Thankfully, tucked away in Romans 12:2 is the wonderful statement that “you may prove what the will of God is, that which is good and acceptable and perfect.” The key, though, is that we learn to think biblically and spiritually. The context of these words reveals two lessons about discerning the will of God. First, God expects us to approach all of life with a posture of submission. In other words, when we understand all that Christ has done for us we should gladly yield to whatever He chooses for our lives as it becomes apparent. Think of it as putting your “yes” on the table even before you know what God desires.

The Apostle Paul wrote, Therefore I urge you, brethren, by the mercies of God, to present your bodies a living and holy sacrifice, acceptable to God, which is your spiritual service of worship (Rom. 12:1). The image of a living and holy sacrifice hearkens back to the Old Testament blood sacrifices offered by the nation of Israel. The idea here, though, is not that would that we should die for the Lord, but that we should die to ourselves each day as we seek to live in obedience. According to the text, this is the only reasonable response when we understand the mercy of God (explained in the first 11 chapters of Romans) in our lives. God’s grace is never a license to live however we choose. Instead, His love and grace compel us to submit ourselves gladly to the will of God.

Second, we must learn to operate within the parameters of Scripture if we are serious about pleasing our Savior. Unfortunately, we often think very little about the will of God until we need to make a what we classify as a BIG decision. Things like where to live, whom to marry, what career to pursue, and so on usually drive us to consider seeking the Lord’s direction. We should not expect God to reveal new direction to us, however, if we are blatantly ignoring what He has already revealed in Scripture. If we refuse to obey what is already clear in God’s Word, why should we expect Him to guide us in new ways?

To help us, the Apostle Paul offers two guardrails (one negative, one positive): Do not be conformed to this world, but be transformed by the renewing of your mind (Rom. 12:2a). Defensively, we should not conform to this world. The word “world” refers to a worldview that is dominated by Satan. Proving the will of God requires resisting the fallen way of thinking that plagues our culture. With so much homemade religion in the world today, there is tremendous pressure to approve what is blatantly contrary to Scripture and, frankly, common sense. Neither slick propaganda campaigns nor selfish emotional appeals will ever justify disobedience. If it contradicts Scripture, it is not the will of God.

Proactively, the renewal of our minds is what transforms us. Stated differently, the Holy Spirit changes us when we learn to think correctly. How is that possible?
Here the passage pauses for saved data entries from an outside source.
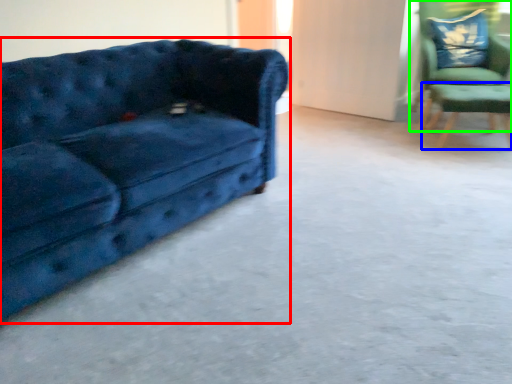
Question: Which object is the farthest from studio couch (highlighted by a red box)? Choose among these: side table (highlighted by a blue box) or chair (highlighted by a green box).

Choices:
 (A) side table
 (B) chair

Answer: (B)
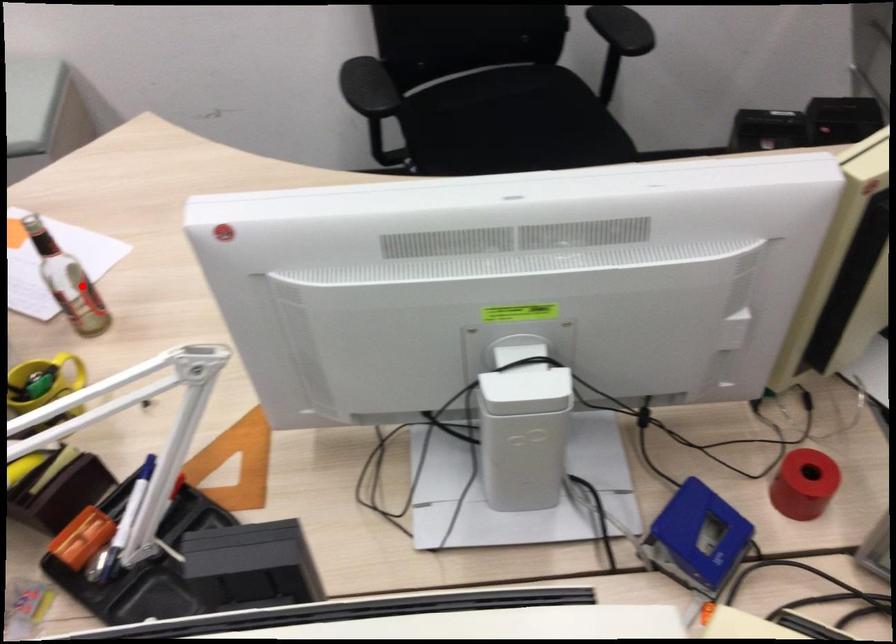
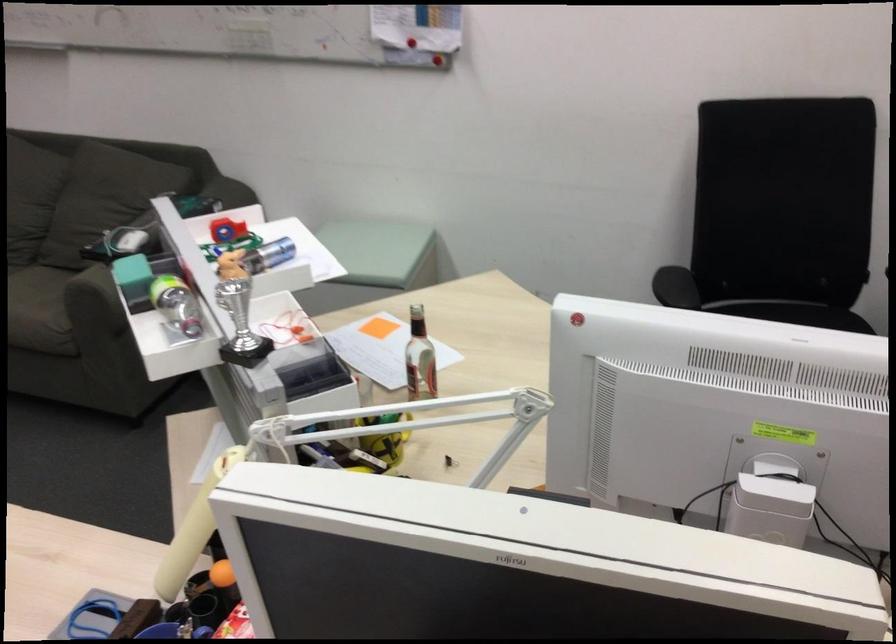
Question: I am providing you with two images of the same scene from different viewpoints. In image1, a red point is highlighted. Considering the same 3D point in image2, which of the following is correct?

Choices:
 (A) It is closer
 (B) It is farther

Answer: (B)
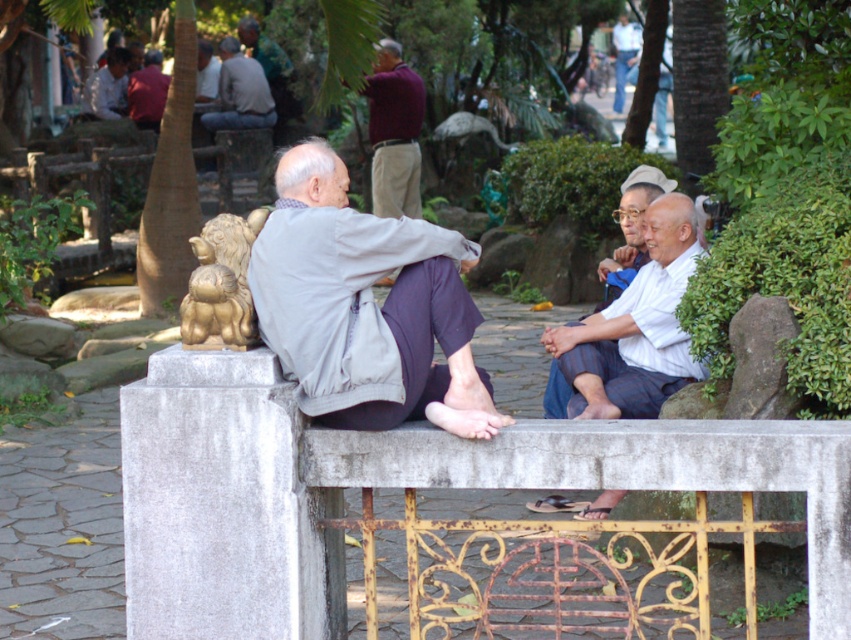
You are a photographer trying to capture a shot of the matte red shirt at upper left and the white striped fabric at right. Based on their positions, which object is located to the right of the other?

The white striped fabric at right is to the right of the matte red shirt at upper left.

You are standing at the golden lion statue and want to take a photo of both the point at coordinates (249, 243) and the point at coordinates (143, 99). Which point will appear larger in your camera view?

Point at coordinates (249, 243) will appear larger in the camera view because it is closer to the camera than point at coordinates (143, 99).

You are standing at the center of the park and see the point marked as (221, 285). What does this point represent?

The point marked as (221, 285) represents the location of the gold polished statue at left.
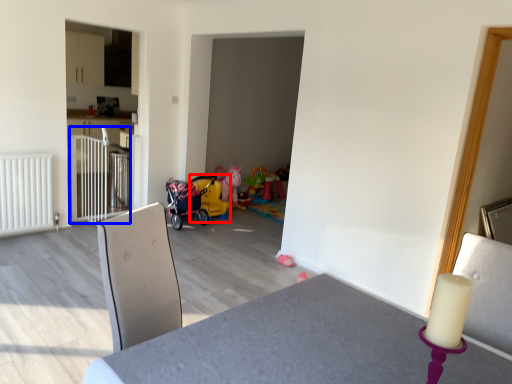
Question: Which of the following is the closest to the observer, baby carriage (highlighted by a red box) or rail (highlighted by a blue box)?

Choices:
 (A) baby carriage
 (B) rail

Answer: (B)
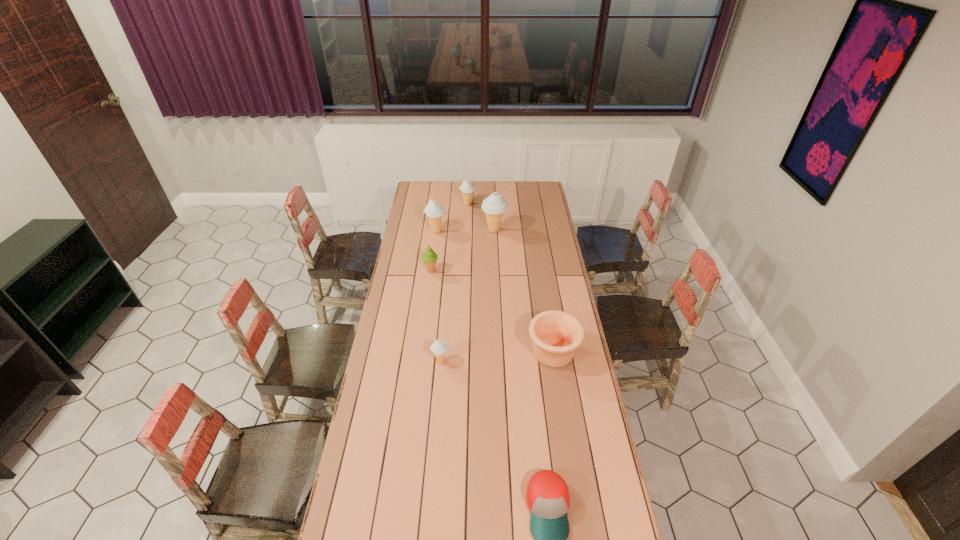
Where is `the rightmost beige icecream`? the rightmost beige icecream is located at coordinates (494, 205).

I want to click on the tallest icecream, so click(494, 205).

The height and width of the screenshot is (540, 960). What are the coordinates of `the second tallest icecream` in the screenshot? It's located at (434, 211).

Find the location of a particular element. the second biggest beige icecream is located at coordinates (434, 211).

The height and width of the screenshot is (540, 960). Find the location of `the second beige icecream from right to left`. the second beige icecream from right to left is located at coordinates (466, 188).

This screenshot has height=540, width=960. Find the location of `the fourth icecream from left to right`. the fourth icecream from left to right is located at coordinates (466, 188).

Where is `green icecream`? green icecream is located at coordinates (429, 257).

Where is `the fourth farthest object`? the fourth farthest object is located at coordinates (429, 257).

Locate an element on the screen. The image size is (960, 540). pottery is located at coordinates (556, 335).

You are a GUI agent. You are given a task and a screenshot of the screen. Output one action in this format:
    pyautogui.click(x=<x>, y=<y>)
    Task: Click on the smallest beige icecream
    The width and height of the screenshot is (960, 540).
    Given the screenshot: What is the action you would take?
    pyautogui.click(x=439, y=348)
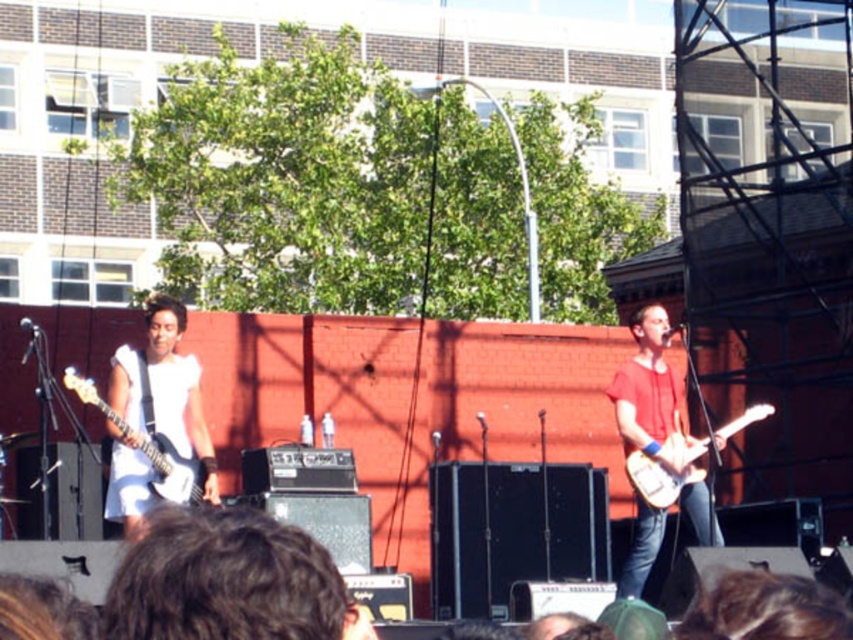
Question: Can you confirm if brown curly hair at lower center is wider than white glossy electric guitar at right?

Choices:
 (A) yes
 (B) no

Answer: (A)

Question: Estimate the real-world distances between objects in this image. Which object is farther from the white matte electric guitar at left?

Choices:
 (A) matte red guitar at right
 (B) white matte guitar at left
 (C) brown curly hair at lower center

Answer: (C)

Question: Is brown curly hair at lower center thinner than white matte guitar at left?

Choices:
 (A) no
 (B) yes

Answer: (A)

Question: Among these objects, which one is farthest from the camera?

Choices:
 (A) matte red guitar at right
 (B) white matte electric guitar at left

Answer: (A)

Question: Which point is closer to the camera?

Choices:
 (A) (640, 493)
 (B) (126, 353)
 (C) (180, 496)

Answer: (C)

Question: Can you confirm if brown curly hair at lower center is positioned below matte red guitar at right?

Choices:
 (A) no
 (B) yes

Answer: (B)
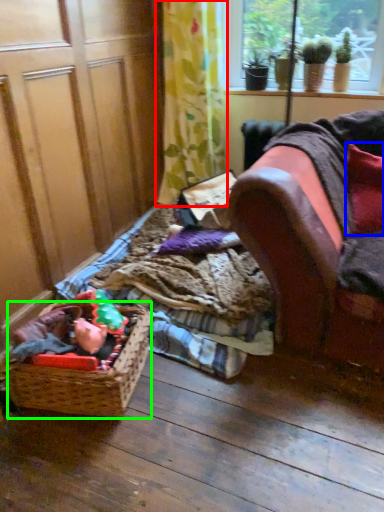
Question: Which object is positioned closest to curtain (highlighted by a red box)? Select from pillow (highlighted by a blue box) and basket (highlighted by a green box).

Choices:
 (A) pillow
 (B) basket

Answer: (A)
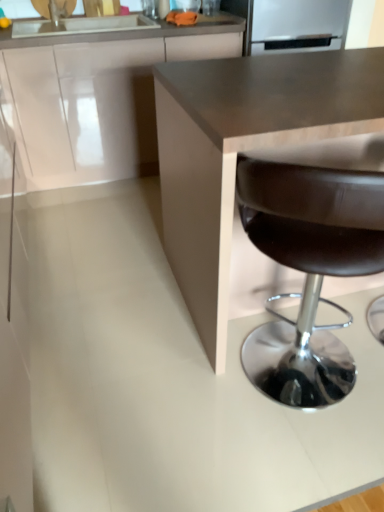
Question: Does satin silver refrigerator at upper center have a greater width compared to white glossy cabinet at upper left?

Choices:
 (A) no
 (B) yes

Answer: (B)

Question: Considering the relative positions of satin silver refrigerator at upper center and white glossy cabinet at upper left in the image provided, is satin silver refrigerator at upper center to the left of white glossy cabinet at upper left from the viewer's perspective?

Choices:
 (A) no
 (B) yes

Answer: (A)

Question: Is satin silver refrigerator at upper center shorter than white glossy cabinet at upper left?

Choices:
 (A) yes
 (B) no

Answer: (A)

Question: Is satin silver refrigerator at upper center located outside white glossy cabinet at upper left?

Choices:
 (A) yes
 (B) no

Answer: (A)

Question: Is satin silver refrigerator at upper center not near white glossy cabinet at upper left?

Choices:
 (A) no
 (B) yes

Answer: (A)

Question: Is satin silver refrigerator at upper center next to white glossy cabinet at upper left and touching it?

Choices:
 (A) yes
 (B) no

Answer: (B)

Question: Is brown leather stool at lower right with white glossy cabinet at upper left?

Choices:
 (A) no
 (B) yes

Answer: (A)

Question: From a real-world perspective, does brown leather stool at lower right sit lower than white glossy cabinet at upper left?

Choices:
 (A) yes
 (B) no

Answer: (A)

Question: Is brown leather stool at lower right to the left of white glossy cabinet at upper left from the viewer's perspective?

Choices:
 (A) no
 (B) yes

Answer: (A)

Question: From the image's perspective, does brown leather stool at lower right appear lower than white glossy cabinet at upper left?

Choices:
 (A) no
 (B) yes

Answer: (B)

Question: Is brown leather stool at lower right smaller than white glossy cabinet at upper left?

Choices:
 (A) no
 (B) yes

Answer: (B)

Question: Would you say brown leather stool at lower right contains white glossy cabinet at upper left?

Choices:
 (A) yes
 (B) no

Answer: (B)

Question: Does white glossy cabinet at upper left have a greater width compared to brown leather stool at lower right?

Choices:
 (A) yes
 (B) no

Answer: (A)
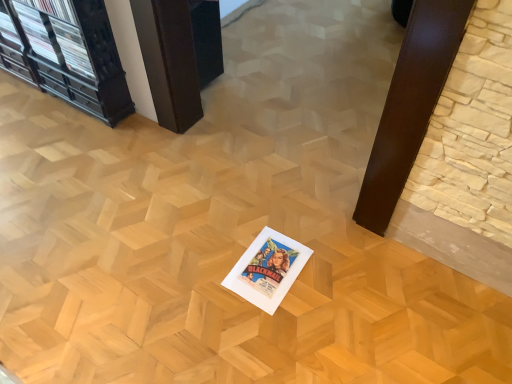
Locate an element on the screen. The width and height of the screenshot is (512, 384). free area below white paper at center (from a real-world perspective) is located at coordinates (268, 271).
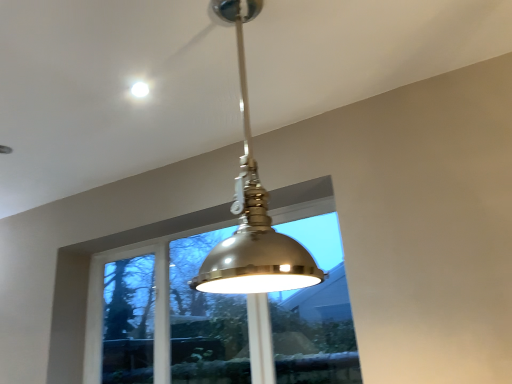
Question: Is metallic dome at center located outside metallic dome at upper center?

Choices:
 (A) yes
 (B) no

Answer: (A)

Question: Does metallic dome at center appear on the left side of metallic dome at upper center?

Choices:
 (A) no
 (B) yes

Answer: (A)

Question: Does metallic dome at center have a lesser height compared to metallic dome at upper center?

Choices:
 (A) no
 (B) yes

Answer: (A)

Question: Is metallic dome at upper center at the back of metallic dome at center?

Choices:
 (A) yes
 (B) no

Answer: (B)

Question: Considering the relative sizes of metallic dome at center and metallic dome at upper center in the image provided, is metallic dome at center thinner than metallic dome at upper center?

Choices:
 (A) yes
 (B) no

Answer: (B)

Question: Is metallic dome at center in front of metallic dome at upper center?

Choices:
 (A) yes
 (B) no

Answer: (A)

Question: Is clear glass window at center facing away from metallic dome at center?

Choices:
 (A) yes
 (B) no

Answer: (B)

Question: Is clear glass window at center not near metallic dome at center?

Choices:
 (A) yes
 (B) no

Answer: (A)

Question: Is clear glass window at center behind metallic dome at center?

Choices:
 (A) yes
 (B) no

Answer: (A)

Question: Considering the relative sizes of clear glass window at center and metallic dome at center in the image provided, is clear glass window at center taller than metallic dome at center?

Choices:
 (A) yes
 (B) no

Answer: (A)

Question: Are clear glass window at center and metallic dome at center beside each other?

Choices:
 (A) no
 (B) yes

Answer: (A)

Question: Is clear glass window at center shorter than metallic dome at center?

Choices:
 (A) yes
 (B) no

Answer: (B)

Question: Is there a large distance between metallic dome at upper center and clear glass window at center?

Choices:
 (A) yes
 (B) no

Answer: (A)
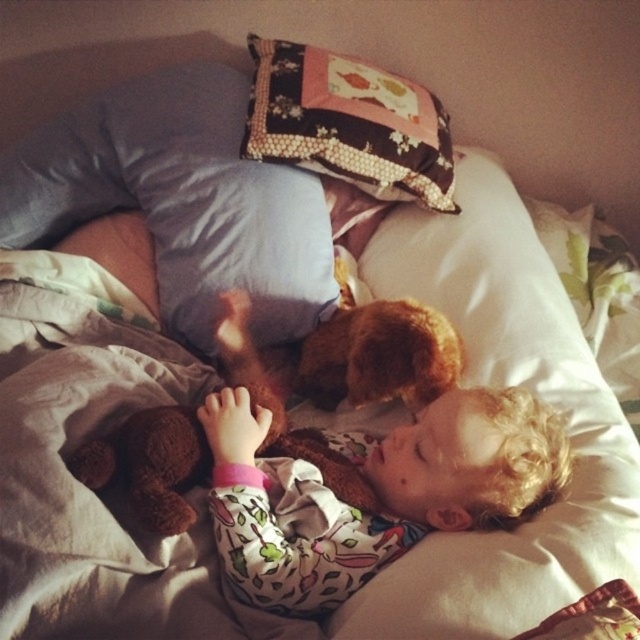
How far apart are fluffy brown teddy bear at center and patchwork fabric pillow at upper center?

The distance of fluffy brown teddy bear at center from patchwork fabric pillow at upper center is 22.27 inches.

Between point (230, 432) and point (276, 104), which one is positioned in front?

Point (230, 432) is in front.

I want to click on fluffy brown teddy bear at center, so (374, 488).

Is the position of fluffy fabric pillow at upper center less distant than that of fluffy brown teddy bear at center?

No, fluffy fabric pillow at upper center is behind fluffy brown teddy bear at center.

This screenshot has height=640, width=640. What do you see at coordinates (180, 200) in the screenshot?
I see `fluffy fabric pillow at upper center` at bounding box center [180, 200].

Where is `fluffy fabric pillow at upper center`? fluffy fabric pillow at upper center is located at coordinates (180, 200).

Is point (259, 198) closer to viewer compared to point (435, 160)?

Yes, point (259, 198) is in front of point (435, 160).

Between point (310, 243) and point (308, 104), which one is positioned in front?

Positioned in front is point (310, 243).

Where is `fluffy fabric pillow at upper center`? fluffy fabric pillow at upper center is located at coordinates (180, 200).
Again, the Bible provides the parameters for sound, godly thoughts and decisions. Refusing to fill our minds with filth prepares to us to read and understand the Scripture as God desires. When we resist sin daily and fill our minds with the Bible continually, the profound is result is not that we find the will of God but that we prove the will of God. To use Paul’s language, we prove that which is good and acceptable and perfect (Rom. 12:2b). In other words, we are free to make spiritual decisions with confidence, knowing what will honor the Lord!

Let’s put it all together. If my driving ambition is to honor Jesus (present your bodies); If there is no unconfessed sin in my life (do not be conformed); and if my mind is sanctified with Scripture (the renewing of your mind), I am free to make decisions, big or small, with confidence that God is leading me. Discerning God’s will is not a mystical experience dependent upon sign from heaven before we can obey. Instead, the daily practice of submission to God coupled with the renewal of our minds with Scripture makes the will of God readily apparent.